Here's the ItemReader:

    @Bean(name = "myReader")
    @StepScope
    public MongoItemReader<TroublesomeModel> reader() {
        Query query = new Query();
        query.addCriteria(Criteria.where("processedAt").exists(false));

        query.noCursorTimeout();
        query.cursorBatchSize(1000);

        MongoItemReader<TroublesomeModel> reader = new MongoItemReader<>();
        reader.setTemplate(mongoTemplate);
        reader.setTargetType(TroublesomeModel.class);
        reader.setSaveState(false);
        reader.setQuery(query);

        return reader;
    }

The ItemWriter:

    @Override
    public void write(List<? extends TroublesomeModel> items) {
        BulkOperations bulkOperations = mongoTemplate.bulkOps(BulkOperations.BulkMode.UNORDERED, TroublesomeModel.class);

        for (TroublesomeModel item: items) {
            item.setAsProcessed();
            bulkOperations.updateMulti(
                    Query.query(Criteria.where("_id").is(item.getId())),
                    new Update().set("processedAt", item.getProcessedAt())
            );
        }

        bulkOperations.execute();
    }

    @Bean(name = "myWriter")
    @StepScope
    public ItemWriter<TroublesomeModel> writer() {
        return new BatchItemWriterConfig(mongoTemplate);
    }

And the Job and Step configuration:

    @Bean(name = "myStep")
    public Step step(
            @Qualifier("myReader") MongoItemReader<TroublesomeModel> myReader,
            @Qualifier("myWriter") ItemWriter<? super TroublesomeModel> myWriter
    ) {
        return stepBuilderFactory.get("step")
                .<TroublesomeModel, TroublesomeModel>chunk(100) // has to be 100
                .reader(myReader)
                .writer(myWriter)
                .throttleLimit(10)
                .build();
    }

    @Bean(name = "myJob")
    public Job myJob(@Qualifier("myStep") Step step) {
        return jobBuilderFactory
                .get(JOB_NAME)
                .start(step)
                .build();
    }

Is my current logic just not feasible to implement or is there something I'm missing?


Solution

  • I figured out what the issue was, and it's caused by the way ItemReader fetches new data.
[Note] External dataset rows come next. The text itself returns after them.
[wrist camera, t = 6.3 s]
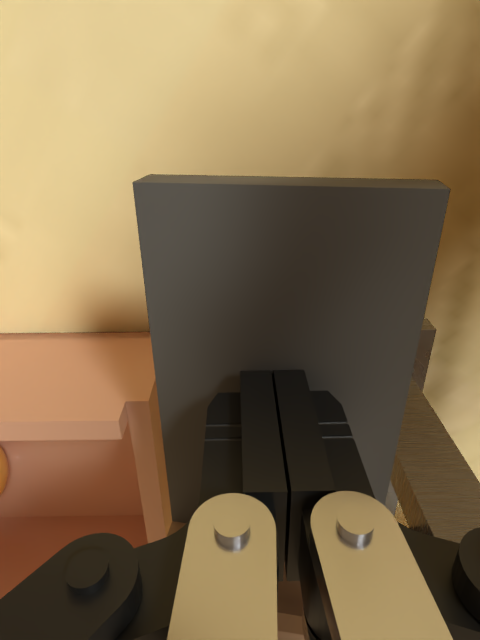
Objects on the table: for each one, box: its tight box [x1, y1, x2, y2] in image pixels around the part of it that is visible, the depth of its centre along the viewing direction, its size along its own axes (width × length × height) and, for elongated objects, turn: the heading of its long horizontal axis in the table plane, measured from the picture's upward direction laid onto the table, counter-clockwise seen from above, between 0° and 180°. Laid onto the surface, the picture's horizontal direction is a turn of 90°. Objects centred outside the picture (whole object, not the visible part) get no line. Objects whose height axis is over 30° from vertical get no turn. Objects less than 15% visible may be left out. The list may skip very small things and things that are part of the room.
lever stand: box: [385, 319, 480, 543], centre depth 18 cm, size 5×13×10 cm, turn 1°
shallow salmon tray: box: [0, 332, 172, 599], centre depth 19 cm, size 12×13×8 cm
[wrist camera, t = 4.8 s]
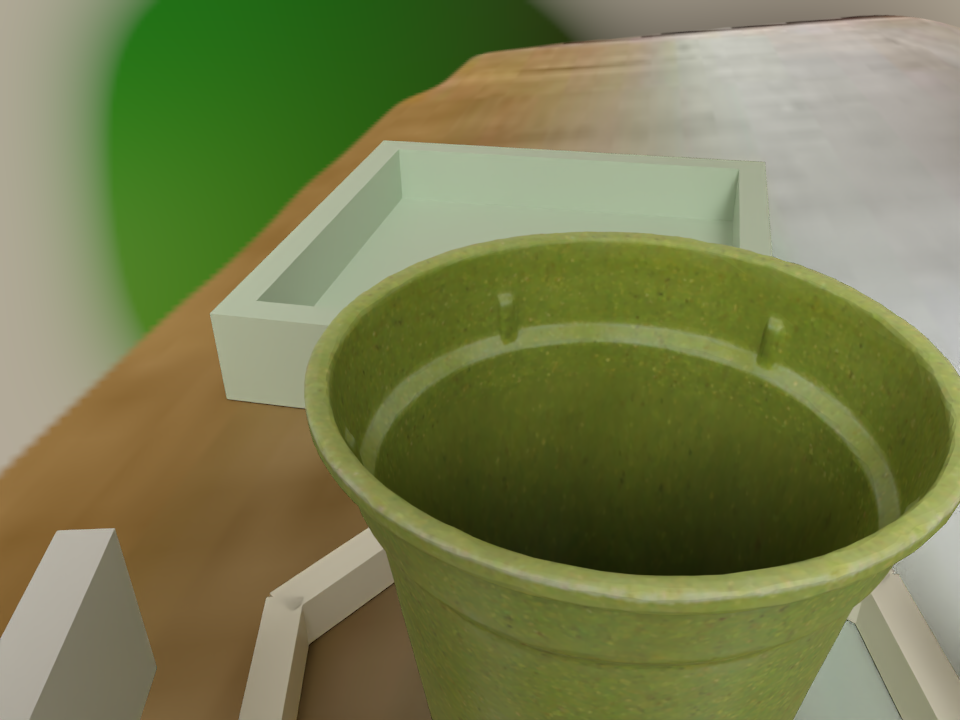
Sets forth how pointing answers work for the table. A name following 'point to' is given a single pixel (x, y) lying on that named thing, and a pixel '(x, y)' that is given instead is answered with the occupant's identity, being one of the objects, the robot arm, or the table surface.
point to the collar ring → (366, 572)
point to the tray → (460, 234)
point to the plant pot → (631, 469)
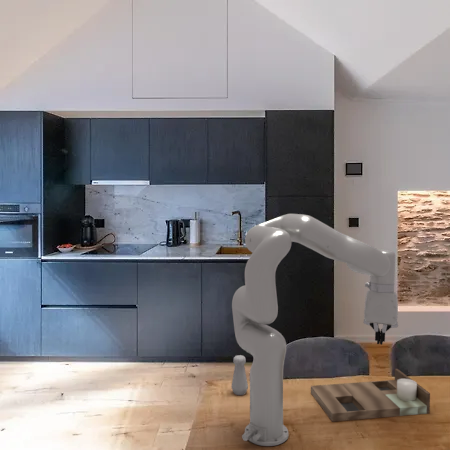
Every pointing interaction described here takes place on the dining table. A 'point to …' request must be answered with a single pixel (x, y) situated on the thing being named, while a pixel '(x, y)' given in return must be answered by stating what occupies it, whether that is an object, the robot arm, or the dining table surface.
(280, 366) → the robot arm
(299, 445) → the dining table surface
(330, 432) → the dining table surface
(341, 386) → the board
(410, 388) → the white cup
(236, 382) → the salt shaker
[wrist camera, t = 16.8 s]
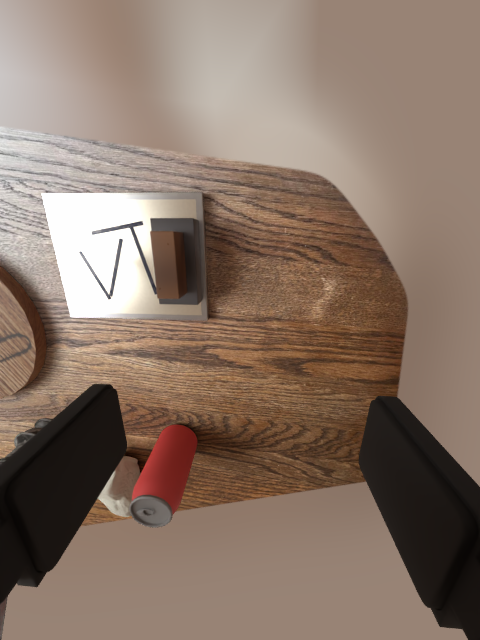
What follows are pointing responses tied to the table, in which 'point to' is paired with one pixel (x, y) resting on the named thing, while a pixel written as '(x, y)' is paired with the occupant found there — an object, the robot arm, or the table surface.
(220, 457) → the table surface
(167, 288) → the eraser
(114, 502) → the decorative stone
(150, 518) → the beer can
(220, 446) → the table surface
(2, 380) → the trivet
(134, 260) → the whiteboard
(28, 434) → the dark chess piece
    I logged every query on the database and came upon this line:

    { find: "message", filter: { processedAt: { $exists: false } },
    skip: 8190, limit: 10, batchSize: 1000, noCursorTimeout: true, $db: ...
    
    

    The interaction between skip and filter causes data to be skipped because once an item has been processed (and marked as such in the database) it is no longer returned by the filter-query. That means that when skip is called on the query, it is skipping over unprocessed data since the processed data was excluded from the query.

    The conclusion from this is that it is not possible to update the data while it is being processed.
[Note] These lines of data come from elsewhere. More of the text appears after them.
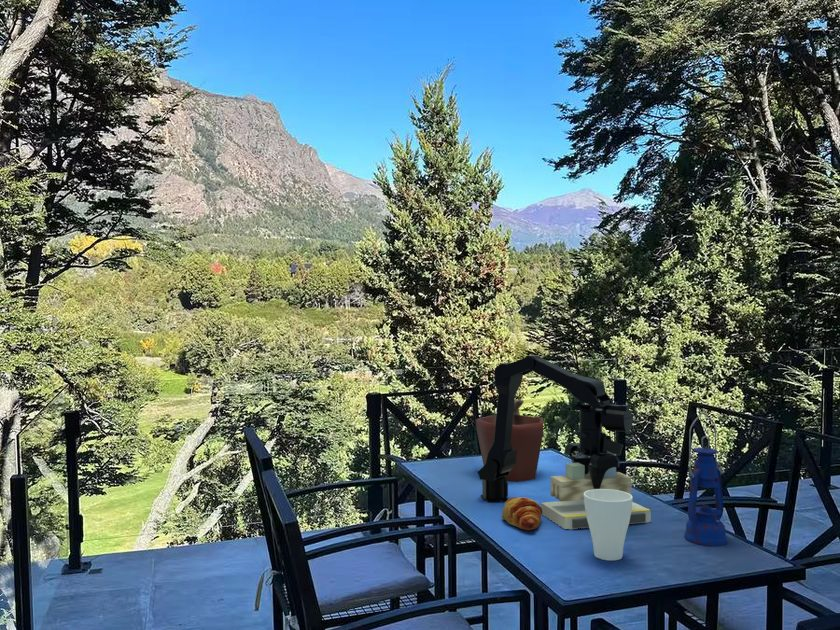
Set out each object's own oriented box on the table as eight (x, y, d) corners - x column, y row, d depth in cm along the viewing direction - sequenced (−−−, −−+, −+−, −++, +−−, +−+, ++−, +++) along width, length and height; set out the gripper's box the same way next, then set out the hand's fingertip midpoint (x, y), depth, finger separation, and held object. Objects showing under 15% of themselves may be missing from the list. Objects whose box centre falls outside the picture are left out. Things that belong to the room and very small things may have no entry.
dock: (566, 530, 167) (566, 518, 167) (541, 513, 181) (541, 502, 181) (652, 523, 173) (652, 510, 173) (621, 507, 187) (621, 495, 187)
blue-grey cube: (604, 477, 176) (604, 464, 176) (597, 474, 180) (597, 461, 180) (616, 476, 177) (616, 463, 177) (609, 473, 181) (609, 460, 180)
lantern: (707, 549, 154) (706, 417, 154) (674, 537, 162) (673, 411, 162) (738, 541, 158) (737, 413, 158) (704, 530, 167) (704, 408, 167)
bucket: (501, 464, 241) (501, 394, 241) (559, 473, 228) (559, 398, 228) (465, 478, 221) (465, 401, 221) (526, 488, 208) (526, 407, 208)
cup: (604, 567, 143) (604, 503, 143) (574, 551, 152) (573, 491, 152) (643, 560, 147) (643, 498, 147) (611, 545, 156) (611, 486, 156)
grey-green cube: (572, 479, 174) (572, 466, 174) (566, 476, 177) (566, 463, 177) (584, 479, 175) (584, 465, 175) (578, 475, 178) (578, 462, 178)
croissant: (502, 523, 185) (488, 497, 185) (534, 504, 186) (520, 479, 186) (522, 548, 164) (506, 519, 163) (557, 527, 165) (542, 498, 164)
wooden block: (560, 501, 172) (561, 481, 172) (550, 495, 178) (550, 476, 178) (631, 496, 177) (631, 477, 177) (619, 490, 183) (619, 472, 183)
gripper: (638, 433, 170) (637, 495, 170) (600, 421, 188) (600, 477, 188) (598, 435, 167) (597, 498, 167) (564, 422, 185) (563, 479, 186)
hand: (590, 487), depth 177 cm, fingers closed on wooden block, 6 cm apart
    The workaround I used was to remove the query parameter for processedAt and create a new ItemProcessor that checks if the item has been processed before passing it on to ItemWriter. The efficiency of this is questionable. If you expect the query to return mostly data that is valid for processing (i.e. without the processedAt field), then it's a good solution. If you expect a lot of data is going to be discarded because it already has a processedAt flag, then you might want to look into other solutions (and please do share them if you figure something out).
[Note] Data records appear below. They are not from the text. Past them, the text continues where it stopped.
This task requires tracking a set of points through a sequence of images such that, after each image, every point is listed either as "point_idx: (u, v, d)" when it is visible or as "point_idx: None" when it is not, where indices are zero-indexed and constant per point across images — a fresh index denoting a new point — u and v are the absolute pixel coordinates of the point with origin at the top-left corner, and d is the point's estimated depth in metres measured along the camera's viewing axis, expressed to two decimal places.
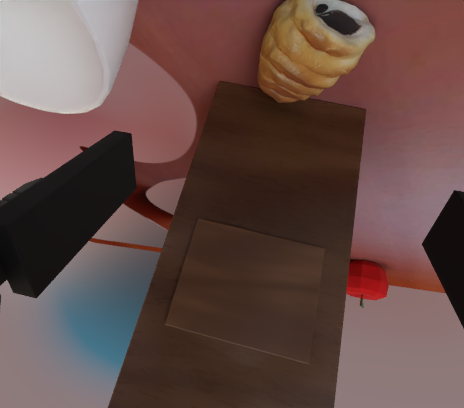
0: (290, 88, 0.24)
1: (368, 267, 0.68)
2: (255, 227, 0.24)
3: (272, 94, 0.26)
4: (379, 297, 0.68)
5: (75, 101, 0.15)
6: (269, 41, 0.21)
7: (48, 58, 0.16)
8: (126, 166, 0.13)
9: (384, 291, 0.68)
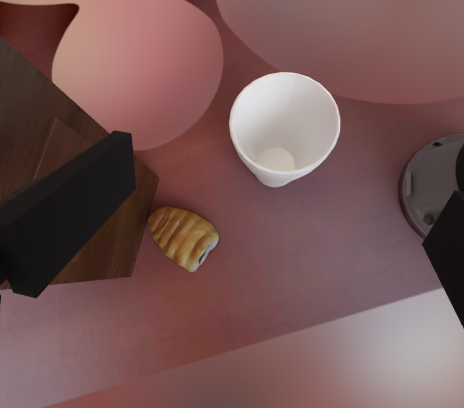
0: (167, 228, 0.38)
1: None
2: None
3: (158, 215, 0.39)
4: None
5: (234, 132, 0.29)
6: (196, 217, 0.39)
7: (240, 118, 0.32)
8: (126, 166, 0.13)
9: None
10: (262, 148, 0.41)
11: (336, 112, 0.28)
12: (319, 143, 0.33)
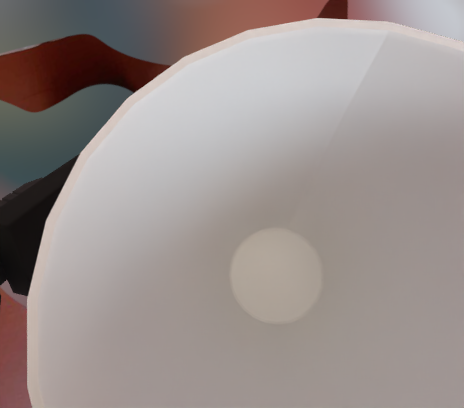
0: None
1: None
2: None
3: None
4: None
5: (62, 337, 0.05)
6: None
7: (142, 215, 0.08)
8: None
9: None
10: (246, 235, 0.17)
11: None
12: (439, 295, 0.09)
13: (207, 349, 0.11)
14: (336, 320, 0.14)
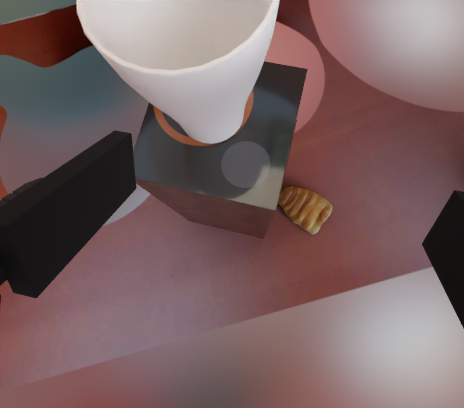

    This is what the ItemProcessor looks like, nothing fancy:

    public class MyItemProcessor implements ItemProcessor<TroublesomeModel, TroublesomeModel> {
        @Override
        public TroublesomeModel process(TroublesomeModel item) throws Exception {
            if (item.getProcessedAt() != null) {
                return null;
            }
            return item;
        }
    }
    

    And since I am using BulkOperations in my ItemWriter which cannot handle empty lists, there needs to be a null check before entering it as well.


    An alternative workaround would be to just execute the query as-is, with the processedAt flag, set a reader.maxItemCount to a low enough number (in my case 1000), and re-run the job inside a scheduler on repeat. This fits my use case since it's supposed to actively process data as it arrives. No data is duplicated and it doesn't cause any unnecessary data processing or lengthy database queries.